Re: Amerindian Characters

From: Paul Keinanen (
Date: Thu Jun 17 1999 - 05:58:41 EDT


Sorry, the message below was intended for the Unicode list, not to you only.

At 12:08 16.6.1999 -0700, wrote:

>There really is no reason why pre-composed combination characters are needed,
>and pretty good reasons need to be provided before the Unicode and ISO
>committees will seriously consider adding new pre-composed characters. People
>will sometimes appeal to the fact that other pre-composed combination
>have already been added to the standard. In most such cases, however, very
>strong reasons were given: that the pre-composed character already existed
in an
>existing international encoding standard (e.g. ISO 8859-1). In order to provide
>round-trip convertibility, what was before must live on. Had it not been for
>pre-existing standards, all of these characters may not need to have been

I thought that Unicode was supposed to be a character encoding, not a glyph

I am a bit worried about the approach by many posters in this thread that
every time a _glyph_ contains a latin character with some extras, it should
be encoded as a basic latin _character_ (A-Z) and combining marks.
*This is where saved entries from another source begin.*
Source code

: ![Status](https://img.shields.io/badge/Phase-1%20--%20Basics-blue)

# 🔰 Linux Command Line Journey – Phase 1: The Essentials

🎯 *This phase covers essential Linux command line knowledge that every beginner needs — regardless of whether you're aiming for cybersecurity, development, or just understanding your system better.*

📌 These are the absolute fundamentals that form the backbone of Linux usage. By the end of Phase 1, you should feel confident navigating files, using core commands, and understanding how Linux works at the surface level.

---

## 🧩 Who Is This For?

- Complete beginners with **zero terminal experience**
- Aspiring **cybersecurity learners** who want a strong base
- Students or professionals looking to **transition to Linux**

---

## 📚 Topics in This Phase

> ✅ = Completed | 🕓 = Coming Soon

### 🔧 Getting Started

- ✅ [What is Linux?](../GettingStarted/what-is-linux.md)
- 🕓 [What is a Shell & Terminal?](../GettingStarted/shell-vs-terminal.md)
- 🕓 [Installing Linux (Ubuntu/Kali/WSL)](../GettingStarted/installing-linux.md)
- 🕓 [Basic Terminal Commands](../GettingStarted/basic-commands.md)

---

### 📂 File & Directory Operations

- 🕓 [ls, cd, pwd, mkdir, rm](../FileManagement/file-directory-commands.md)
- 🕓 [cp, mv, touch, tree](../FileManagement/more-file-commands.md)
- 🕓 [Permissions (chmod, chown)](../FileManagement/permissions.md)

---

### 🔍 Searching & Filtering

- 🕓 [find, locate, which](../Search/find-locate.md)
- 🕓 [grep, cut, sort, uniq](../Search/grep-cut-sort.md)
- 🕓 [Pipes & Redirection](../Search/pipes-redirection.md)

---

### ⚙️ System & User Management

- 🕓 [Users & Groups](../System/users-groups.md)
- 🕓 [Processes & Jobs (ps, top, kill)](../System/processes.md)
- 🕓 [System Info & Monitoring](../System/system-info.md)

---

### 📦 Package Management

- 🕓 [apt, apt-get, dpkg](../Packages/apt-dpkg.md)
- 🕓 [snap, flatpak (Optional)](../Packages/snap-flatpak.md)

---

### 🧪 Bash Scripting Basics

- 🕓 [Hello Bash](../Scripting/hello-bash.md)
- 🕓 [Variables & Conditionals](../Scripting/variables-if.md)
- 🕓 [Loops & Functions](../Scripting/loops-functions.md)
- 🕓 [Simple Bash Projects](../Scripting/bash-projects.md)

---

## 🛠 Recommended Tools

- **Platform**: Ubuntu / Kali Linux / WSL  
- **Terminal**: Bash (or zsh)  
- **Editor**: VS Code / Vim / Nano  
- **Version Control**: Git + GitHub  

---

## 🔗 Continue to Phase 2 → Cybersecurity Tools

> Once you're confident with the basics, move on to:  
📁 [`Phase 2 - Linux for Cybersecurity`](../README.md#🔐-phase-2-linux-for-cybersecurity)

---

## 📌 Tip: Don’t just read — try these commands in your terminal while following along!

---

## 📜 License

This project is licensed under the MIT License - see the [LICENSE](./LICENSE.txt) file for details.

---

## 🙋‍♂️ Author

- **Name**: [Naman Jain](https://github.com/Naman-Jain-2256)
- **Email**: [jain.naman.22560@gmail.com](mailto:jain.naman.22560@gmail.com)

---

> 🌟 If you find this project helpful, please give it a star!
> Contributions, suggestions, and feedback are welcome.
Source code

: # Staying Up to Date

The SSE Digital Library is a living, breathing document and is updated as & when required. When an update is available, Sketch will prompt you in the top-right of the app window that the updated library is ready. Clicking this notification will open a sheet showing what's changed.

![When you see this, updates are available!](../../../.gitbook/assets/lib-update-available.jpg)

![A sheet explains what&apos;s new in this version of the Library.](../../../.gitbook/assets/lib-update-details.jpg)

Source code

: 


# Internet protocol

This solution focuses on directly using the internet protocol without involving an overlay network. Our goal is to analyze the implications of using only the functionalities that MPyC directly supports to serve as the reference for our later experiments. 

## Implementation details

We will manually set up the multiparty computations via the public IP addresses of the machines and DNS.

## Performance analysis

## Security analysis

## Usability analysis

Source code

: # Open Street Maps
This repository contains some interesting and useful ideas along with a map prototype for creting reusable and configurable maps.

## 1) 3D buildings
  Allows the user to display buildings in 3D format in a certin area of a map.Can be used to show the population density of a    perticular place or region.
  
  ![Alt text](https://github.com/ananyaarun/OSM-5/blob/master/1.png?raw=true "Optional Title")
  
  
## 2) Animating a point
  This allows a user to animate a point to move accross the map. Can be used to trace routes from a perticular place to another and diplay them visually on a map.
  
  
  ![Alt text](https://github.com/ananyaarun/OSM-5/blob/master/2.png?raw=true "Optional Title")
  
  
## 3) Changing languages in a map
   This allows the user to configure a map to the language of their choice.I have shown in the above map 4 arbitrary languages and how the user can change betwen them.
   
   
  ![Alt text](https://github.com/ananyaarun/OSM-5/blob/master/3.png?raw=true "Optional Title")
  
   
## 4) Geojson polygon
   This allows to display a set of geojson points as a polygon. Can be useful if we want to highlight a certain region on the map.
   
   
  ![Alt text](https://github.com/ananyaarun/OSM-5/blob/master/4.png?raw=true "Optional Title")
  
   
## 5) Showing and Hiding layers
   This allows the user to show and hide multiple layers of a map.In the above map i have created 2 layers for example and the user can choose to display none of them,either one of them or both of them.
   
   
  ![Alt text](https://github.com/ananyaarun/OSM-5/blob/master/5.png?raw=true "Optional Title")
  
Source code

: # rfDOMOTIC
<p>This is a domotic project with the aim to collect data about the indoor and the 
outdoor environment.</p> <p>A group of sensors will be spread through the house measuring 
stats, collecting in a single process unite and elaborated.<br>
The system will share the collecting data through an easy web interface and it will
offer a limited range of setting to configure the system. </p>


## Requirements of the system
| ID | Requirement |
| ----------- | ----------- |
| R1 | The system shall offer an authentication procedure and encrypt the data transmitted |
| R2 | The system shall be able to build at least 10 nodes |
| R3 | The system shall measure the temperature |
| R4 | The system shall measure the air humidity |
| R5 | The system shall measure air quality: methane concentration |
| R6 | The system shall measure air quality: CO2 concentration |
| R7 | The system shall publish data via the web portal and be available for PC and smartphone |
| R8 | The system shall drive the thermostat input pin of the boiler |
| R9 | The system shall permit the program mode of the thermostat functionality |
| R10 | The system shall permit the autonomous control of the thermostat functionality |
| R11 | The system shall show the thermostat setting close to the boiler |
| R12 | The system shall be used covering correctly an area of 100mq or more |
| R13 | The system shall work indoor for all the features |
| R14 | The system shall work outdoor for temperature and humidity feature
Taking for example Finnish (and Swedish) characters (Å,) Ä and Ö (which
_glyphs_ resemble the latin characters A and O), but these characters are at
the end of the alphabet after Z. Neither is there have a close relationship
between A and Ä as in German (e.g. das Amt, die Ämter). In Finnish the word
with the base character and the character with diaeresis have a completely
different meaning eg. saari (island) and sääri (leg). Fortunately both
Swedish and Finnish have been used in computing since the 7 bit character
days and these characters have been assigned separate code points. If this
had not been the case, I guess Unicode would have assigned these characters
base_latin_character+combining_mark combinations.

I do not know Navajo language and I would be _positively_ surprised if all
those people defending the Unicode base character + combining marks approach
would be that fluent in Navajo language to tell the difference between a
separate character and an add on to the glyph.